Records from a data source
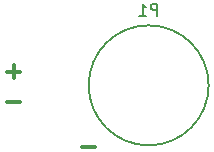
<source format=gbr>
G04 #@! TF.FileFunction,Legend,Bot*
%FSLAX46Y46*%
G04 Gerber Fmt 4.6, Leading zero omitted, Abs format (unit mm)*
G04 Created by KiCad (PCBNEW 4.0.0-rc1-stable) date 10/17/2015 6:04:29 PM*
%MOMM*%
G01*
G04 APERTURE LIST*
%ADD10C,0.100000*%
%ADD11C,0.300000*%
%ADD12C,0.150000*%
G04 APERTURE END LIST*
D10*
D11*
X141668572Y-135997143D02*
X142811429Y-135997143D01*
X135318572Y-129647143D02*
X136461429Y-129647143D01*
X135890000Y-130218571D02*
X135890000Y-129075714D01*
X135318572Y-132187143D02*
X136461429Y-132187143D01*
D12*
X152400000Y-130810000D02*
G75*
G03X152400000Y-130810000I-5080000J0D01*
G01*
X148058095Y-124912381D02*
X148058095Y-123912381D01*
X147677142Y-123912381D01*
X147581904Y-123960000D01*
X147534285Y-124007619D01*
X147486666Y-124102857D01*
X147486666Y-124245714D01*
X147534285Y-124340952D01*
X147581904Y-124388571D01*
X147677142Y-124436190D01*
X148058095Y-124436190D01*
X146534285Y-124912381D02*
X147105714Y-124912381D01*
X146820000Y-124912381D02*
X146820000Y-123912381D01*
X146915238Y-124055238D01*
X147010476Y-124150476D01*
X147105714Y-124198095D01*
M02*

</source>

WHAT THE TASK ASKS: Output every entry exactly as given; pictures are not part of the copy.

TASK OUTPUT:
<source format=gbr>
G04 #@! TF.FileFunction,Legend,Bot*
%FSLAX46Y46*%
G04 Gerber Fmt 4.6, Leading zero omitted, Abs format (unit mm)*
G04 Created by KiCad (PCBNEW 4.0.0-rc1-stable) date 10/17/2015 6:04:29 PM*
%MOMM*%
G01*
G04 APERTURE LIST*
%ADD10C,0.100000*%
%ADD11C,0.300000*%
%ADD12C,0.150000*%
G04 APERTURE END LIST*
D10*
D11*
X141668572Y-135997143D02*
X142811429Y-135997143D01*
X135318572Y-129647143D02*
X136461429Y-129647143D01*
X135890000Y-130218571D02*
X135890000Y-129075714D01*
X135318572Y-132187143D02*
X136461429Y-132187143D01*
D12*
X152400000Y-130810000D02*
G75*
G03X152400000Y-130810000I-5080000J0D01*
G01*
X148058095Y-124912381D02*
X148058095Y-123912381D01*
X147677142Y-123912381D01*
X147581904Y-123960000D01*
X147534285Y-124007619D01*
X147486666Y-124102857D01*
X147486666Y-124245714D01*
X147534285Y-124340952D01*
X147581904Y-124388571D01*
X147677142Y-124436190D01*
X148058095Y-124436190D01*
X146534285Y-124912381D02*
X147105714Y-124912381D01*
X146820000Y-124912381D02*
X146820000Y-123912381D01*
X146915238Y-124055238D01*
X147010476Y-124150476D01*
X147105714Y-124198095D01*
M02*

</source>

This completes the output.